Decoding Productivity Secrets – Tips to Tackle Statistics for Students

You probably know that statistics can be difficult. You might even have some experience with a mind-numbing statistics class. But did you know that statistics are used in many different fields and can be applied to everything from science (physics, biology, etc.) to finance and business? 

Statistics is a powerful tool because it allows us to make decisions, draw conclusions, and predict and forecast future outcomes.

Read the Whole Question

The most important part of any assignment is to understand what it is asking. As you read the question, think about what it is asking you to do and what you will need to know to do that. 

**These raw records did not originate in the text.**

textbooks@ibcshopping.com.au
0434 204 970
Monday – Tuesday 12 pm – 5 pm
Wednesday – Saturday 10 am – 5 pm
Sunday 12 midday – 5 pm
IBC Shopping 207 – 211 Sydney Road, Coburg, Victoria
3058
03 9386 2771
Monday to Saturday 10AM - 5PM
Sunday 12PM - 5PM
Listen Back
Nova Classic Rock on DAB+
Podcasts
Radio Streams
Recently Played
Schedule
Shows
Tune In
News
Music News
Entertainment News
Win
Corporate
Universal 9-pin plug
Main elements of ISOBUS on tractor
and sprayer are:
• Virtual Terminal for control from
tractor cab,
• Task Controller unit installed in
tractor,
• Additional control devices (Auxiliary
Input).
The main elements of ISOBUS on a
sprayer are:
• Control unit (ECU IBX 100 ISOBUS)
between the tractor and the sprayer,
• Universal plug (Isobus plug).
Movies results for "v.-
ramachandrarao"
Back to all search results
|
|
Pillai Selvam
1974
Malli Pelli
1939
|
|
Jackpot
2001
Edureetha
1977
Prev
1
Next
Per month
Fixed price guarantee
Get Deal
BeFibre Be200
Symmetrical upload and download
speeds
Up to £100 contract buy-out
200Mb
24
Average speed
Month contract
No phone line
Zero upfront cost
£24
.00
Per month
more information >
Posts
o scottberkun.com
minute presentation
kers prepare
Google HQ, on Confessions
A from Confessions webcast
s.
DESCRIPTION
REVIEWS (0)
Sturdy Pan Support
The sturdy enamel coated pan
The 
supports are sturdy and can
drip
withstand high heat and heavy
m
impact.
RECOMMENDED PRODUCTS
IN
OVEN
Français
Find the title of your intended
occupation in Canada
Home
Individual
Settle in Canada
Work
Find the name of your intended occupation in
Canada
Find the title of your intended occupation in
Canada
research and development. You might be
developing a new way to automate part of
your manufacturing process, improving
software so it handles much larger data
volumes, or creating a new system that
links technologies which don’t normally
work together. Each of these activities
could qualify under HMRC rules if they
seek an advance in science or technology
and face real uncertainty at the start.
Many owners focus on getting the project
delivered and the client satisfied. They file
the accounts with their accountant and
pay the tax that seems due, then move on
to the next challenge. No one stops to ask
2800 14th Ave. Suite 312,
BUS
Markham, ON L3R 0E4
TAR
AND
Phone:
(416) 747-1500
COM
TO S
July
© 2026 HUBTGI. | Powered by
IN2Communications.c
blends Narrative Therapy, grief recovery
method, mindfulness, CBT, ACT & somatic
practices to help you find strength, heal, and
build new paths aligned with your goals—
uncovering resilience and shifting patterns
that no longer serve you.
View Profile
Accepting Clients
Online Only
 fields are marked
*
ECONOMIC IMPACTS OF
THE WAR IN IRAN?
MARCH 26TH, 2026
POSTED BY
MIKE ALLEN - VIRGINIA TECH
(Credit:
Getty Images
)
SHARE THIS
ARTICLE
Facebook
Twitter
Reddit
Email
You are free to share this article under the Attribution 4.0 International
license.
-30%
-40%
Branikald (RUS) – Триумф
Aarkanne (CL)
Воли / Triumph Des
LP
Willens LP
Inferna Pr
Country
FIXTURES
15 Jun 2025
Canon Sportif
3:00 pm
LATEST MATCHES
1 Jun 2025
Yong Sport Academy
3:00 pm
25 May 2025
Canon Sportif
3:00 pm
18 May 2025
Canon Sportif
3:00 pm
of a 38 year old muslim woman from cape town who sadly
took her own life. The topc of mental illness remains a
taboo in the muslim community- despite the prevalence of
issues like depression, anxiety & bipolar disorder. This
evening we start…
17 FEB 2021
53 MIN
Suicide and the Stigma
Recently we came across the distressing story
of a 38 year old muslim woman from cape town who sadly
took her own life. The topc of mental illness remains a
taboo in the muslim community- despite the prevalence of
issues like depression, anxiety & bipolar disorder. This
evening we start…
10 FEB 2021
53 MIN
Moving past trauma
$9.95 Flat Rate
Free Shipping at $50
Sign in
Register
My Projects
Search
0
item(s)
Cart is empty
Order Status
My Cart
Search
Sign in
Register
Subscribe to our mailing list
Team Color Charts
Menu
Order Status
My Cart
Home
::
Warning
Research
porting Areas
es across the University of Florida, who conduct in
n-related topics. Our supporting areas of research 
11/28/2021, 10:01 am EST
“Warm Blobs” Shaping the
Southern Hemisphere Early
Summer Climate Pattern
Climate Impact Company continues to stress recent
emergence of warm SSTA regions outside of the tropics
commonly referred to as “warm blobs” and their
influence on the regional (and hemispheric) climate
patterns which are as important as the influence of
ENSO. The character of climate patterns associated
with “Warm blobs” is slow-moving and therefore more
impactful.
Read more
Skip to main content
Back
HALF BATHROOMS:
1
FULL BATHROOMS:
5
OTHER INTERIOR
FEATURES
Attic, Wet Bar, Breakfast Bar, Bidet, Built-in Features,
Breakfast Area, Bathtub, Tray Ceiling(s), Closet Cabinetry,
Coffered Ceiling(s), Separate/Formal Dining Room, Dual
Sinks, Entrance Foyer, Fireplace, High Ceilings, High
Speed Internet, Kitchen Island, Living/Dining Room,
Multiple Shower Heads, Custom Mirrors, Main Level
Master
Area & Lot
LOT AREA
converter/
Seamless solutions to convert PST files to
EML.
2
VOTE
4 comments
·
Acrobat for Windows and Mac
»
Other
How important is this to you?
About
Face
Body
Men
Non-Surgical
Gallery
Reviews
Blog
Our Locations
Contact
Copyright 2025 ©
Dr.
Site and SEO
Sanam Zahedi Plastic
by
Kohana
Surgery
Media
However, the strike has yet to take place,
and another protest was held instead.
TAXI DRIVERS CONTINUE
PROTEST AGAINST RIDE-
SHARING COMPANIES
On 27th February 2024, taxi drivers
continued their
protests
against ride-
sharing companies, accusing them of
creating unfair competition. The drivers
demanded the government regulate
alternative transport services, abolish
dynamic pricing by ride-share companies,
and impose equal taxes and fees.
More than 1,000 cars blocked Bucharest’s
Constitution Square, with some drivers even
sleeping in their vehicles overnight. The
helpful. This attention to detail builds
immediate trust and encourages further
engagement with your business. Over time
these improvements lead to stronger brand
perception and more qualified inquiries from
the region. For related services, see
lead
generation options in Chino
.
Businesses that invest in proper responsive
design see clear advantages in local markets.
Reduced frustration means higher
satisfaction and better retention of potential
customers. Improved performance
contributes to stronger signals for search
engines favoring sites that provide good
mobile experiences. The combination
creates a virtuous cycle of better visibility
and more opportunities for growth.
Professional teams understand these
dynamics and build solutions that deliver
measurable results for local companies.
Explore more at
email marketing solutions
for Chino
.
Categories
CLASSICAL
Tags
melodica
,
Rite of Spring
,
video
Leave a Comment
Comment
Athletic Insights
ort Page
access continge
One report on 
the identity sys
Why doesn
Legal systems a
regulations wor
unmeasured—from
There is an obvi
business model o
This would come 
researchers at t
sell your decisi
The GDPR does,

If at any point during your reading a lightbulb goes off and you say, “ah! This is asking me to do this thing I learned about in class,” write down that note. Once you have finished reading through the question, go back to your notes and make sure everything makes sense. Ask yourself whether there are any gaps in understanding or if there is anything else you would like further clarification on before starting.

If something does not make sense, ask for help! Do not hesitate to ask for help if statistics problems do not make sense. The sooner you can ask for help, the more time there will be for someone to provide an explanation or demonstrate how things work specifically for that task.

Do Not Get Hung up on Definitions

Do not get hung up on definitions. Definitions are only there to help you understand a concept, but they are not the main point. If a question asks you to define something, go ahead and do that if it helps. However, remember that definitions are not always enough to help you solve problems.

The same goes for formulae – do not let them hold you back from getting the correct answer!

Normal Distribution Not the Only Way

The normal distribution is useful, though it is not the only one you can use. You should know when it makes sense to use the normal distribution and how to use more appropriate distributions for data that does not get normally distributed.

Any sample from a sufficiently large population can indeed get approximately modeled by a normal probability distribution. Hence, we could always approximate our data using a normal model when the population size is big enough (greater than 30).  

We may not have a large sample, or the data can follow another pattern better. Under these situations, it is best to use a statistical model that reflects what your data looks like. It can help avoid approximating with another type of model as an alternative. 

Writing Your Answers as a Sentence

You can state your answer clearly. For example, you have to calculate the average number of hours people in a survey spent on homework per day. You can write out your answer as “The mean number of hours spent on homework is X.” You can not write out the word “mean” but instead say the actual number.

You can indicate whether your answer is a proportion or an absolute number. You might see questions asking you to calculate how many hours get spent playing sports in a week. If the question asked for the percentage of students who play sports, then you will do some work and get an answer like “45%” or “0.45” (which can also get written as 45%). 

If it asks for the proportion, then you will do some work and get an answer like “5/10” or “0.5” (which can also get written as 50%). You can pay attention to what type of units are in use so that your calculations fit with what you need for that particular problem!

You can ensure you include the units of measurement. What units get represented by years? What about percentages? You can try to keep track throughout your calculations where they come into play because they will affect how results should appear at their final stages before submission!

Don’t Ignore Your Intuition 

While solving a problem, you may have an “aha” moment when your gut tells you something does not add up. It is important to trust your intuition and not just brush it off. 

On the other hand, don’t be too quick to jump to conclusions either. If that little voice in your head is telling you something is wrong, test its validity by methodically going back over the steps leading up to that point and confirming your logical suspicions. Doing so will help you avoid time-wasting mistakes and improve your problem-solving skills overall.

It can be tempting to ignore any niggling doubts while working through a problem or assignment. However, doing so can lead to costly errors and frustration if it turns out they were right all along. And you will need to go back and correct them after the fact. 

On the other hand, don’t jump immediately from “feeling” like there was an error made along the way to believing one was made (there may not have been). You should take a step back, whenever possible, from whatever you’re working on and reexamine it with fresh eyes. You can ensure those eyes are looking for logic more than feelings.

More Practice and New Skills

Statistics problems take a little bit of practice and some new skills to solve, but they aren’t impossible! If you’re stuck, likely, you aren’t familiar with the topic, or you haven’t practiced solving problems like this. 

Statistics is especially known for its application in various fields such as economics and politics. The most common type of statistical analysis looks at the average value of a given dataset (e.g., average height). It is descriptive statistics because it describes what’s going on in observation rather than trying to explain why something happens or predict what might happen next time around. It’s what inferential statistics aims to do! 

So now that we have an understanding of how statistics works and why it’s important for students facing difficulty with this topic. 

Conclusion

The problem with statistics problems is that they often make students panic. After all, students who panic tend to make mistakes. But here is the thing: most statistical problems take a long time due to the several calculations involved. If you rush, you will probably make a mistake. Your professor will think you do not know what you are doing and give you a bad mark.